-- Records supplied start --
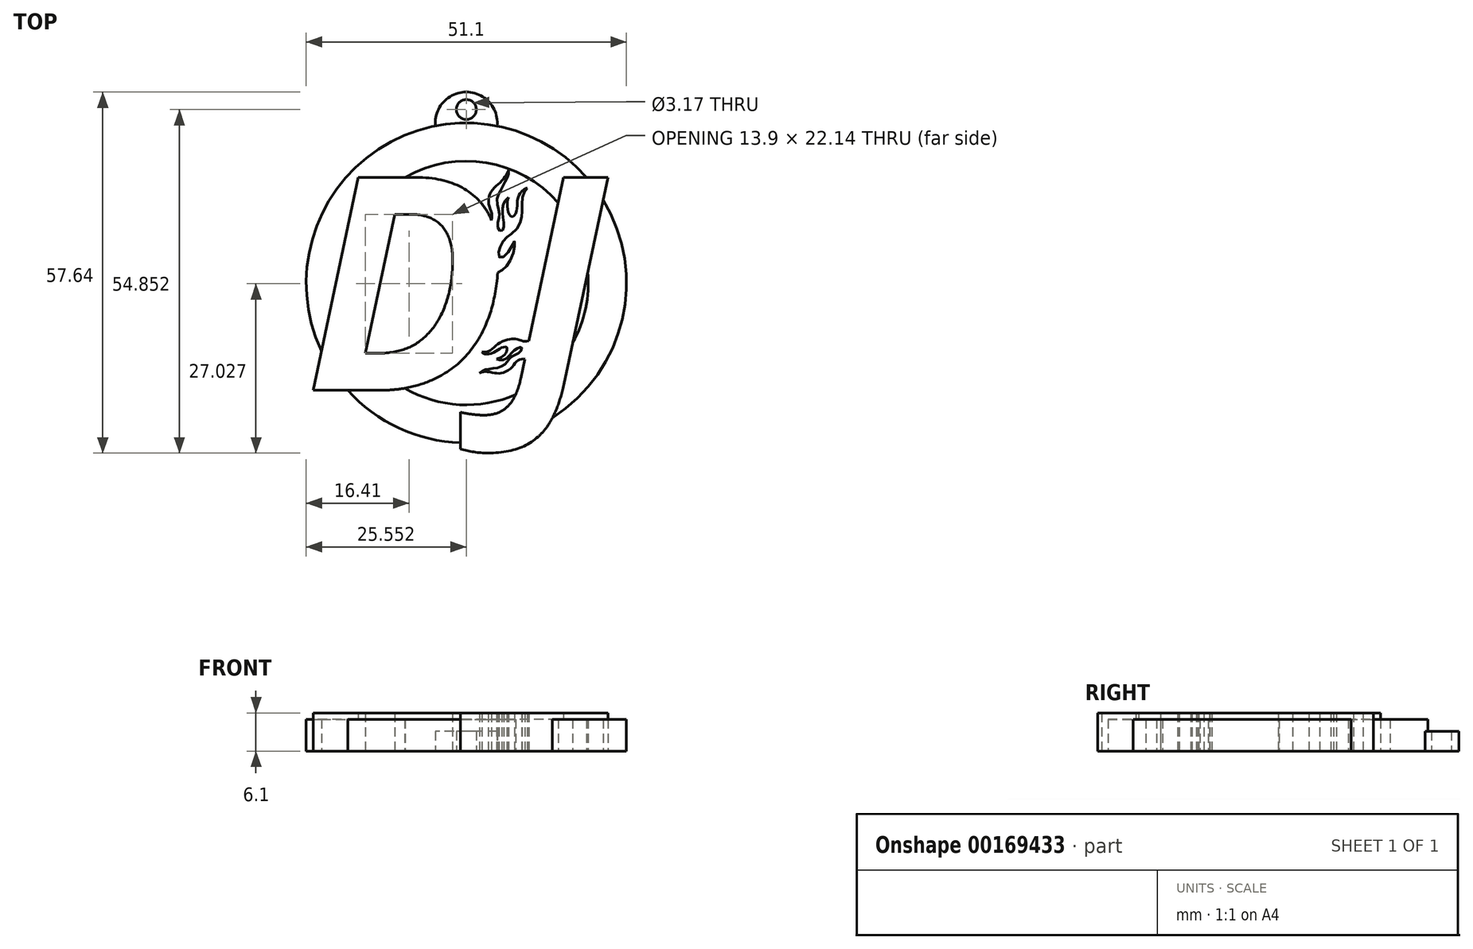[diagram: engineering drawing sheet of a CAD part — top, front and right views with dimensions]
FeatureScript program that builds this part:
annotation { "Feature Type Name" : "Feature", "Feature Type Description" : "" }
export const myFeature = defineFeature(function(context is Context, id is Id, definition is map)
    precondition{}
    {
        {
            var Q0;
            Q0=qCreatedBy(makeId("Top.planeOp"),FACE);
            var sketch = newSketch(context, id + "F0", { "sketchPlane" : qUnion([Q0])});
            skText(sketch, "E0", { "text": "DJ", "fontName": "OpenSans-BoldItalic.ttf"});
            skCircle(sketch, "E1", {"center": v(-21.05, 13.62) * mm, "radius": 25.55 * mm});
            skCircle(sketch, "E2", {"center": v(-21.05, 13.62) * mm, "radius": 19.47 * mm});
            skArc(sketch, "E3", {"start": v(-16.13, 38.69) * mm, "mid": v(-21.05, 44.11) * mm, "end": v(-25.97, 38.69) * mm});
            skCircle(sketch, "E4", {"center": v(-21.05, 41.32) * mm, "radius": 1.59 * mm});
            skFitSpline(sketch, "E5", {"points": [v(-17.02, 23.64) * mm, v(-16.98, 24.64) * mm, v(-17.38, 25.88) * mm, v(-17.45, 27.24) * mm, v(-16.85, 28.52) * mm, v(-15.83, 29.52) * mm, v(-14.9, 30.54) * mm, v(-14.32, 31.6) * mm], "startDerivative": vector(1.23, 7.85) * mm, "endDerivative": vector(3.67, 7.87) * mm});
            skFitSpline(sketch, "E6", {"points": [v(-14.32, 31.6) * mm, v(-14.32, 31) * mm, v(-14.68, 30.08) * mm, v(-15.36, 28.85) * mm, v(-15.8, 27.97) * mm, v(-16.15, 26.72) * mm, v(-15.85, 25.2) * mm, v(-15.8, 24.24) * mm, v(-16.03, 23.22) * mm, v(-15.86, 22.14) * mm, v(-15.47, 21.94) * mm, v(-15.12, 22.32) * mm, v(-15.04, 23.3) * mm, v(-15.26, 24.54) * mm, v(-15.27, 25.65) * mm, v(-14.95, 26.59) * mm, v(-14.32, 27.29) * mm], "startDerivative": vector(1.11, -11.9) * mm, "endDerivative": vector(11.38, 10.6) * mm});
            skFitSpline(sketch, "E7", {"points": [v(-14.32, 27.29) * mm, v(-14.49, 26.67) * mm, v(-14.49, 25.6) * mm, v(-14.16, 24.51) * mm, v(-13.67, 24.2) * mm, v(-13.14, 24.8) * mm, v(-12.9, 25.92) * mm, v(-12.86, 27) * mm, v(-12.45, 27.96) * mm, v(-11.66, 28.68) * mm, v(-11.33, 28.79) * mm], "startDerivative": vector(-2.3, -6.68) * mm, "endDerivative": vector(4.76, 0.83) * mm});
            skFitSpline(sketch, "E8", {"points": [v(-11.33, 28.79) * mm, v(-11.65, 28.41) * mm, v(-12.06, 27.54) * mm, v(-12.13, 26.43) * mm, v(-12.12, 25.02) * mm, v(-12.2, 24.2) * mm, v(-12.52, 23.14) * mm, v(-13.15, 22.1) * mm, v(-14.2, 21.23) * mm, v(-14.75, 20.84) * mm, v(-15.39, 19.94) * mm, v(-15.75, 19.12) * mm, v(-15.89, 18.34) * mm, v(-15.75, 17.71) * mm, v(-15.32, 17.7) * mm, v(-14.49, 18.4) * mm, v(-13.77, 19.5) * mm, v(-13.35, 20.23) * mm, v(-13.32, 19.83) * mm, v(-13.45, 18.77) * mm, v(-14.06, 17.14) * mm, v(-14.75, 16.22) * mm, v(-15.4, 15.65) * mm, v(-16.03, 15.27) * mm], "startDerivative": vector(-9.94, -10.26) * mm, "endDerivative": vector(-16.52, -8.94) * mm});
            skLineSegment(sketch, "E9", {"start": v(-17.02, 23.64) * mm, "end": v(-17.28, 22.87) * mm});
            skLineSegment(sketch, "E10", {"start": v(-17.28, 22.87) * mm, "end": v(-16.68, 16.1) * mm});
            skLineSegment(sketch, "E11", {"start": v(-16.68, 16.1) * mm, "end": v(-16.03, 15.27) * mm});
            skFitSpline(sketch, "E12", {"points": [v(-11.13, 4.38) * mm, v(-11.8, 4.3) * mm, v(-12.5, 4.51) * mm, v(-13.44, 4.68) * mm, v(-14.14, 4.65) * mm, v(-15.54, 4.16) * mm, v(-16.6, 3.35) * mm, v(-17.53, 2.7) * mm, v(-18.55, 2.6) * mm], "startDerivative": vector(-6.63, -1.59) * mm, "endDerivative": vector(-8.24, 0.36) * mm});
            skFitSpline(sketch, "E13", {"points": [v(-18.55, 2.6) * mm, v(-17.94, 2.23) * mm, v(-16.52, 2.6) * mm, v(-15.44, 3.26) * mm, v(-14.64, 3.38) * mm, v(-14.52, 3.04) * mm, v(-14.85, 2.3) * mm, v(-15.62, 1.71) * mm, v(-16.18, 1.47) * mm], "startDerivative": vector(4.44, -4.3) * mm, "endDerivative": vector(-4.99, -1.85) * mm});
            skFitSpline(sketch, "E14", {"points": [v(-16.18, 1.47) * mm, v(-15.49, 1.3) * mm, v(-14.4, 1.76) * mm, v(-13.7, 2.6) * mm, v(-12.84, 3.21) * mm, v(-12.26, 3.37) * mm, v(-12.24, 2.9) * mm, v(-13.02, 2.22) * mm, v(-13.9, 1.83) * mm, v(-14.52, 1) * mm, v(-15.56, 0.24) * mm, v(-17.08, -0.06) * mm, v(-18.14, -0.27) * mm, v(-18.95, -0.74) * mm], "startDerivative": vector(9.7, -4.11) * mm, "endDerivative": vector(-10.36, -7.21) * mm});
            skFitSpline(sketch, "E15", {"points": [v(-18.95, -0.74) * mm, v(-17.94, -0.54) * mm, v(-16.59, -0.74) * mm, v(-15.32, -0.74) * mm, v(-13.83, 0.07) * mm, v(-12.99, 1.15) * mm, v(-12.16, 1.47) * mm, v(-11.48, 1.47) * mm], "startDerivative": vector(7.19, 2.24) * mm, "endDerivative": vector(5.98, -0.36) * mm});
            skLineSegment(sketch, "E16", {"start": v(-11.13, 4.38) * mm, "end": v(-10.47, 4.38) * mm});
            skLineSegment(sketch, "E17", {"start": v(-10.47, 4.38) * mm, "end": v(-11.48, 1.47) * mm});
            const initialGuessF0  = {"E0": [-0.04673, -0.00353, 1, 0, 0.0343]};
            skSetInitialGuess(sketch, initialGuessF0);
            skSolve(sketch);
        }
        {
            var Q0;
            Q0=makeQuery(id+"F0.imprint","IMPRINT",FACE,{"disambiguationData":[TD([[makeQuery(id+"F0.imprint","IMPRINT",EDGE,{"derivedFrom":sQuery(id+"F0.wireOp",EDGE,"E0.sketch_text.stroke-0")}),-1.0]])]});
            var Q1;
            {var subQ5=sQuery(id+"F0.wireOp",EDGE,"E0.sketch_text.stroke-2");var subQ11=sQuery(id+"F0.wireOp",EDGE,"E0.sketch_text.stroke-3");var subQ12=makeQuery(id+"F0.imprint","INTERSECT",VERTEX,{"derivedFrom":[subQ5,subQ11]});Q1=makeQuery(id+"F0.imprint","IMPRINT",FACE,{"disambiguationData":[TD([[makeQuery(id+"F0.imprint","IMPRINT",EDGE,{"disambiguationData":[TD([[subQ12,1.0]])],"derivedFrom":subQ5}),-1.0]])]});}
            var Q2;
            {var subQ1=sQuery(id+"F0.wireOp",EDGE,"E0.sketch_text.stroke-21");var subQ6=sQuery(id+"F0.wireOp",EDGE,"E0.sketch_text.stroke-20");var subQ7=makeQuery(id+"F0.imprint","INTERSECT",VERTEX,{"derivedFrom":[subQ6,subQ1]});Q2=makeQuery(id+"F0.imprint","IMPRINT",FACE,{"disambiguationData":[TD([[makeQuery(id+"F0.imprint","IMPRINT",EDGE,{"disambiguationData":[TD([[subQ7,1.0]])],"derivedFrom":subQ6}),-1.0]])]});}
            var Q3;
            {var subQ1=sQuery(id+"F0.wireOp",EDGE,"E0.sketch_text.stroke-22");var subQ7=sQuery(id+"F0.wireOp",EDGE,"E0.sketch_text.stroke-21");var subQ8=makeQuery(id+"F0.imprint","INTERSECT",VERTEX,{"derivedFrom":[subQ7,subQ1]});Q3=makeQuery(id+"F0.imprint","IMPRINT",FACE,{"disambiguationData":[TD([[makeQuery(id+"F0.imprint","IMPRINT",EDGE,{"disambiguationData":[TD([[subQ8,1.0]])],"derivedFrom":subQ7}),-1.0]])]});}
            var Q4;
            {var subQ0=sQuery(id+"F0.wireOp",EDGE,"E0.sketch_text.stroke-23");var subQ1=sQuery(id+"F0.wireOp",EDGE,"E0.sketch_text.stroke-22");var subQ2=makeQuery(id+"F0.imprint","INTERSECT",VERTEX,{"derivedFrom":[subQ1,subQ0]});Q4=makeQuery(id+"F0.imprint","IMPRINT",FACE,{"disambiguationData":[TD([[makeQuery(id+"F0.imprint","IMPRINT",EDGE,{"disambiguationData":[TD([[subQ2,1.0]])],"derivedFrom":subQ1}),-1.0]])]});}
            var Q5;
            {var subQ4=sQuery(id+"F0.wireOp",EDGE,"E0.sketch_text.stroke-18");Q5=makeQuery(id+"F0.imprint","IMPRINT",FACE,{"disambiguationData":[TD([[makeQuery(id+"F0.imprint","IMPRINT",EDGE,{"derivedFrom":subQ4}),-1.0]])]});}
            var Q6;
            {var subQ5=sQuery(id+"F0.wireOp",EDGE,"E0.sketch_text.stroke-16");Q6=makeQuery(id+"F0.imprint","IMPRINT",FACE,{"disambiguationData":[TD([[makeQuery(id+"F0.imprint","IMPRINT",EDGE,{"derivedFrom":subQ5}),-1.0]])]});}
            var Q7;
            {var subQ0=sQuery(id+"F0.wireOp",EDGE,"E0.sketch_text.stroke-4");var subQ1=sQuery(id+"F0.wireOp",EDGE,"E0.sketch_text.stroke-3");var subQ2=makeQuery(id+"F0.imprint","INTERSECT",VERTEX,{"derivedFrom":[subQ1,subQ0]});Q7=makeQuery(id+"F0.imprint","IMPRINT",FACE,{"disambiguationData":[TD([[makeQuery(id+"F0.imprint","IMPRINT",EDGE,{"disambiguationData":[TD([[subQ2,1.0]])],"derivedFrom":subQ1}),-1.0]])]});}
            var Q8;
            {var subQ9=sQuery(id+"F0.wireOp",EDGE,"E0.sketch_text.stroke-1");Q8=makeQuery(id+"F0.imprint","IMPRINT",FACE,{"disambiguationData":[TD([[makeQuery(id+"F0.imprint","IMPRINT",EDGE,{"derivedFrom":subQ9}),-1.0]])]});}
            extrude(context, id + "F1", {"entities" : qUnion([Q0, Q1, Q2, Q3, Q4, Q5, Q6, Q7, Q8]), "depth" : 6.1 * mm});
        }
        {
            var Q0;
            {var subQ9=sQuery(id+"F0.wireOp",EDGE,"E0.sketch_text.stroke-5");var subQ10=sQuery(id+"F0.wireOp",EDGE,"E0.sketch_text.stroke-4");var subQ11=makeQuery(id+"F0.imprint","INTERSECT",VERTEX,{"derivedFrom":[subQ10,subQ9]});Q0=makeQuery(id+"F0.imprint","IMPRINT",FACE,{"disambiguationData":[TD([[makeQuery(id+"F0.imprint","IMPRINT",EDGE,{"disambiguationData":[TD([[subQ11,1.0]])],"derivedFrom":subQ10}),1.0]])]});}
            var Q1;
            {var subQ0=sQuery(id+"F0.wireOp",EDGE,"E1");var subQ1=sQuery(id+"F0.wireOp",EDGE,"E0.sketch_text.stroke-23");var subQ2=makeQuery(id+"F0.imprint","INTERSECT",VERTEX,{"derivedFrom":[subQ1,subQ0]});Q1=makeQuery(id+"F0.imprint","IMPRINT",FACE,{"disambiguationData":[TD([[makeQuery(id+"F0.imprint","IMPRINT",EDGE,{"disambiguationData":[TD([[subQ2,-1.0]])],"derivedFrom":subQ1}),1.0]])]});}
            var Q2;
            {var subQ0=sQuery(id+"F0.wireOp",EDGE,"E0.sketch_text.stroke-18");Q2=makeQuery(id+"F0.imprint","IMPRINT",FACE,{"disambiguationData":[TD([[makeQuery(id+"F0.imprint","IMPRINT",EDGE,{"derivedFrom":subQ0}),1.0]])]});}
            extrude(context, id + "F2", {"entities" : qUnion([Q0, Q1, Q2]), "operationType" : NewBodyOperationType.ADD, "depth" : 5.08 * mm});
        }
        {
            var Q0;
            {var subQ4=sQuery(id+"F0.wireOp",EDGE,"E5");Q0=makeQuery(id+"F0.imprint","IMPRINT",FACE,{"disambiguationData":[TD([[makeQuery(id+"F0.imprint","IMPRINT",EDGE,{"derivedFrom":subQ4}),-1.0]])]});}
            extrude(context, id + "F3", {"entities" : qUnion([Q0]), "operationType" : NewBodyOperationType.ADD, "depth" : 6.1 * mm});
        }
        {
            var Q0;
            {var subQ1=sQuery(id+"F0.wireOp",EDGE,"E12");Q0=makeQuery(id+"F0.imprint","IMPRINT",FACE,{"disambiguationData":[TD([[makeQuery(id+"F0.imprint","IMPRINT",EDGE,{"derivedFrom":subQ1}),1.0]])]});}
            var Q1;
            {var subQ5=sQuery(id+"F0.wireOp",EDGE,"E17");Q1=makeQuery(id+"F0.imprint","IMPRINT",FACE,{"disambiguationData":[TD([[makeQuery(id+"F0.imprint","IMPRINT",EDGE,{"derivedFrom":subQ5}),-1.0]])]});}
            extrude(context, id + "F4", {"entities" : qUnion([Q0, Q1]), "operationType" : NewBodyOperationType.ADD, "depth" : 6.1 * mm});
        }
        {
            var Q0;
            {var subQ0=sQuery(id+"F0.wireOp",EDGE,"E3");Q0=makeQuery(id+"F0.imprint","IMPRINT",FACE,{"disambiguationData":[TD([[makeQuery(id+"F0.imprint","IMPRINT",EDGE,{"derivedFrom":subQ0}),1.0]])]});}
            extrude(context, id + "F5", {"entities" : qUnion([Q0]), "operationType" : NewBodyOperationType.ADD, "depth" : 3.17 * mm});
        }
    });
-- Records supplied end --
-- Records supplied start --
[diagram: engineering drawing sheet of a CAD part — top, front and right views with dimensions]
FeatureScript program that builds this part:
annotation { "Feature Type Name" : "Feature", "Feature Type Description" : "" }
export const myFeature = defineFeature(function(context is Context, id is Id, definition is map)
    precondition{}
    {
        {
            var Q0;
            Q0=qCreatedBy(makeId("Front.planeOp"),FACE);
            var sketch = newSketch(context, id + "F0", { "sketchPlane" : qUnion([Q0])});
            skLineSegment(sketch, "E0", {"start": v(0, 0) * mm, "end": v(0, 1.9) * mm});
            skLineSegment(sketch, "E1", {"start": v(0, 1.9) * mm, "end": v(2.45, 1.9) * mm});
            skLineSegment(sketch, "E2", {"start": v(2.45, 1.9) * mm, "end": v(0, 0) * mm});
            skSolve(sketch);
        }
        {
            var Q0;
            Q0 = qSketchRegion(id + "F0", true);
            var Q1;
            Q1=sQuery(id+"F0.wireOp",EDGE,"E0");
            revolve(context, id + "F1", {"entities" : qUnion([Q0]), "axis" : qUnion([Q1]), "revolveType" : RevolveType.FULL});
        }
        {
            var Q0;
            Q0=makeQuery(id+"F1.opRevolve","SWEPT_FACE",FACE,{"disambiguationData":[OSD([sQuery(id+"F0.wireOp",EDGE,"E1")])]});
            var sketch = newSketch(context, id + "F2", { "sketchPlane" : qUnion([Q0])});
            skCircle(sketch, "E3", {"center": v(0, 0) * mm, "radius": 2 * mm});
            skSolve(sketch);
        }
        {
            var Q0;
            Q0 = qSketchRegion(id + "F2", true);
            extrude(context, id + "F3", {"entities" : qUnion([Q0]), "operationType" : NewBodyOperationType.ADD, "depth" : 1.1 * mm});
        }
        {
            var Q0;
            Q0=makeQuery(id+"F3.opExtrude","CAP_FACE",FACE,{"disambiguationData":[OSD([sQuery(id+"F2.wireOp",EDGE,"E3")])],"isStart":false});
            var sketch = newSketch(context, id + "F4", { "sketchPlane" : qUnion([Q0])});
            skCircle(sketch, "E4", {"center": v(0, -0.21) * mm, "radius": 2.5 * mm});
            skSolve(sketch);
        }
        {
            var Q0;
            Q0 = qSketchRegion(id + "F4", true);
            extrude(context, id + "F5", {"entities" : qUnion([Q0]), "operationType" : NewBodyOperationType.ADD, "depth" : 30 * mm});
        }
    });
-- Records supplied end --
Problem = Show every line of the records above that contains the string "depth", matching case.

Solution below =
            extrude(context, id + "F1", {"entities" : qUnion([Q0, Q1, Q2, Q3, Q4, Q5, Q6, Q7, Q8]), "depth" : 6.1 * mm});
            extrude(context, id + "F2", {"entities" : qUnion([Q0, Q1, Q2]), "operationType" : NewBodyOperationType.ADD, "depth" : 5.08 * mm});
            extrude(context, id + "F3", {"entities" : qUnion([Q0]), "operationType" : NewBodyOperationType.ADD, "depth" : 6.1 * mm});
            extrude(context, id + "F4", {"entities" : qUnion([Q0, Q1]), "operationType" : NewBodyOperationType.ADD, "depth" : 6.1 * mm});
            extrude(context, id + "F5", {"entities" : qUnion([Q0]), "operationType" : NewBodyOperationType.ADD, "depth" : 3.17 * mm});
            extrude(context, id + "F3", {"entities" : qUnion([Q0]), "operationType" : NewBodyOperationType.ADD, "depth" : 1.1 * mm});
            extrude(context, id + "F5", {"entities" : qUnion([Q0]), "operationType" : NewBodyOperationType.ADD, "depth" : 30 * mm});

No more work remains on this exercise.